What you are asked to do => Find "Loyalty/Conquest" and "The announcement said" in the records below. Copy the lines holding them and every line between, exactly, and no others.

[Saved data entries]
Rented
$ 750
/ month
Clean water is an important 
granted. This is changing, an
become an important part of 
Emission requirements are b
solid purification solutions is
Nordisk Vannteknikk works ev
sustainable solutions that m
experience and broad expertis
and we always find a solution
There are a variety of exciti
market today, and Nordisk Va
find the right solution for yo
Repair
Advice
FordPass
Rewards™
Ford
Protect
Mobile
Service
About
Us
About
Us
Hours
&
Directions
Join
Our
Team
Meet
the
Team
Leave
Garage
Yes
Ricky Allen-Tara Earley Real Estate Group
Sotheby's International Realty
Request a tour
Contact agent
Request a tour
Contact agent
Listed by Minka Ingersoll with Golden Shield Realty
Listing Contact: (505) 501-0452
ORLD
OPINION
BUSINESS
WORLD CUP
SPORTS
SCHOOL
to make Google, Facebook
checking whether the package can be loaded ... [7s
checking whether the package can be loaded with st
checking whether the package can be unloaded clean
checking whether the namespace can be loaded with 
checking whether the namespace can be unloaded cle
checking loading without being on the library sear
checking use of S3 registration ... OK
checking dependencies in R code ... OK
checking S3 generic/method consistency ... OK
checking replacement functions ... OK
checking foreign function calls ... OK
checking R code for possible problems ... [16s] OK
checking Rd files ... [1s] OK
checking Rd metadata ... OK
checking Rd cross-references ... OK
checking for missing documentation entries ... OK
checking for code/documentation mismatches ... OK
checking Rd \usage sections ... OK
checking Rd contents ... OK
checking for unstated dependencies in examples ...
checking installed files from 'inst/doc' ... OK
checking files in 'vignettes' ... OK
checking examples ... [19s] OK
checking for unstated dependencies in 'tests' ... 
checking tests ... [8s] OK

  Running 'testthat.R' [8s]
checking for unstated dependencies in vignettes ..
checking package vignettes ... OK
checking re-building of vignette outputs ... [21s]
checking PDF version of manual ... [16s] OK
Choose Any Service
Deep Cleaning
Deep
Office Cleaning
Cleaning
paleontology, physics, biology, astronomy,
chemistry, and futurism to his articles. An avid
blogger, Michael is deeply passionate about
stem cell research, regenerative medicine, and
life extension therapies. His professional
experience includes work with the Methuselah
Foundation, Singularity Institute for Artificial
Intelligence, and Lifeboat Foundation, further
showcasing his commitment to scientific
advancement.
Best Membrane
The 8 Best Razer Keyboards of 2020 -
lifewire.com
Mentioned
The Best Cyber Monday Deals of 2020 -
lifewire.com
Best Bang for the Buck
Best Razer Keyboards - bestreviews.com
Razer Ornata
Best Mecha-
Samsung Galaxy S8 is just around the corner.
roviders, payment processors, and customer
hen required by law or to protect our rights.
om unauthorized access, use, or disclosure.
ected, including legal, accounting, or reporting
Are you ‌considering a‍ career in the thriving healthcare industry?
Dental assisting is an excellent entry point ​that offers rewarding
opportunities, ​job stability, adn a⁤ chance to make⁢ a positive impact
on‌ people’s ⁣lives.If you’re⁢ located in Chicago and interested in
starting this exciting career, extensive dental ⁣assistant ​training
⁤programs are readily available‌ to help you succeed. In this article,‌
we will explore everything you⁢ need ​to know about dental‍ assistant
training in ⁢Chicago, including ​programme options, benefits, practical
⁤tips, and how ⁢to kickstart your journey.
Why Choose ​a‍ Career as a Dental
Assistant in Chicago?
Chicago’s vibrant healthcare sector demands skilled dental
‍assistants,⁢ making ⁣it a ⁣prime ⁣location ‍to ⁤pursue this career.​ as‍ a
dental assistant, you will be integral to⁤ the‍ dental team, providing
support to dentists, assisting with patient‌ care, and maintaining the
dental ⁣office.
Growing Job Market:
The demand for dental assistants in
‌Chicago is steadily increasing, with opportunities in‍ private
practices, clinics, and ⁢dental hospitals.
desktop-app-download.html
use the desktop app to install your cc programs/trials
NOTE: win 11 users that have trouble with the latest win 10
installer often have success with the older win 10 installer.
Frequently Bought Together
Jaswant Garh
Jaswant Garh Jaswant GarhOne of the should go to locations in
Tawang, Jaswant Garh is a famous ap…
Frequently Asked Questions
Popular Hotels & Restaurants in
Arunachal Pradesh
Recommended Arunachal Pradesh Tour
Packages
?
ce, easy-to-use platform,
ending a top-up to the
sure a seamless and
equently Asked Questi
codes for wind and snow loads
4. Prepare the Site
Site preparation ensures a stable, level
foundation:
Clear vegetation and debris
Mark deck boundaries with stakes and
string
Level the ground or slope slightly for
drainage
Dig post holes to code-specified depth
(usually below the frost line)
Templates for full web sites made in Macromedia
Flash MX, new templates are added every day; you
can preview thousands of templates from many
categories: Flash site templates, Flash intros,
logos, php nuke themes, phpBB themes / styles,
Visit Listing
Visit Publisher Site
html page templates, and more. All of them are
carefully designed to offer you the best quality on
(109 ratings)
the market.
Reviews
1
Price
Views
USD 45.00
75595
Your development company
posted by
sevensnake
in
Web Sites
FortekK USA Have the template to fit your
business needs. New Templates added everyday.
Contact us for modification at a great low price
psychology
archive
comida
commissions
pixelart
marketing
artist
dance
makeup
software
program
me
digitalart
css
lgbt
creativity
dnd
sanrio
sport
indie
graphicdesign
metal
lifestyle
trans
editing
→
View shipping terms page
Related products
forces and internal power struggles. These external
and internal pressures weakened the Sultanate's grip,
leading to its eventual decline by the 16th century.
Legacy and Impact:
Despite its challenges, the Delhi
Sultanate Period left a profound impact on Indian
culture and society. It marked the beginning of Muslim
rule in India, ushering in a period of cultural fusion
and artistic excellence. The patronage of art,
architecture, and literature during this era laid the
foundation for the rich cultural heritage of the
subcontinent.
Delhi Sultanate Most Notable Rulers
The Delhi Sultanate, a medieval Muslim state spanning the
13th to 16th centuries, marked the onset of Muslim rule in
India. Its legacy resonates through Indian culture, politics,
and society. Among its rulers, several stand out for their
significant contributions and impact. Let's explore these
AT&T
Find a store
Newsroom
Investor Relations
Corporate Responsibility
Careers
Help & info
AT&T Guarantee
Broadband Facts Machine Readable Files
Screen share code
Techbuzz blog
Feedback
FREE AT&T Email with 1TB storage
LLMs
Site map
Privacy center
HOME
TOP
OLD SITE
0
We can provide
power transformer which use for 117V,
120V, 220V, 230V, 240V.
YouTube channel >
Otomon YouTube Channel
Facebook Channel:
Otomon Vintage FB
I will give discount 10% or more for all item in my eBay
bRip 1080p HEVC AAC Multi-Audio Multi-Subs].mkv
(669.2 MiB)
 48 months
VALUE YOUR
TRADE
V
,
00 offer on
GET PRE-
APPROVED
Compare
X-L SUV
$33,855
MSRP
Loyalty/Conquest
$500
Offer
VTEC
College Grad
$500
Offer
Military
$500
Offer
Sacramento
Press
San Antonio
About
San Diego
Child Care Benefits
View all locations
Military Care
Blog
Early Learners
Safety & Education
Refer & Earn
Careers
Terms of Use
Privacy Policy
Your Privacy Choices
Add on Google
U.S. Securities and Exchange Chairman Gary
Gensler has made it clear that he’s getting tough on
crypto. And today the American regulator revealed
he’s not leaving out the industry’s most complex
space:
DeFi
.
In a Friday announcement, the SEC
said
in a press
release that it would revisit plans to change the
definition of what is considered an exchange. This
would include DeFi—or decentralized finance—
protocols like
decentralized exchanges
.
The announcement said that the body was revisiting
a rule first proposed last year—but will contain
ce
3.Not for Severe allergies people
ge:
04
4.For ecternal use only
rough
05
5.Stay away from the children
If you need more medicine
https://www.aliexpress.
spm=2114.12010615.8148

Answer section =>
Loyalty/Conquest
$500
Offer
VTEC
College Grad
$500
Offer
Military
$500
Offer
Sacramento
Press
San Antonio
About
San Diego
Child Care Benefits
View all locations
Military Care
Blog
Early Learners
Safety & Education
Refer & Earn
Careers
Terms of Use
Privacy Policy
Your Privacy Choices
Add on Google
U.S. Securities and Exchange Chairman Gary
Gensler has made it clear that he’s getting tough on
crypto. And today the American regulator revealed
he’s not leaving out the industry’s most complex
space:
DeFi
.
In a Friday announcement, the SEC
said
in a press
release that it would revisit plans to change the
definition of what is considered an exchange. This
would include DeFi—or decentralized finance—
protocols like
decentralized exchanges
.
The announcement said that the body was revisiting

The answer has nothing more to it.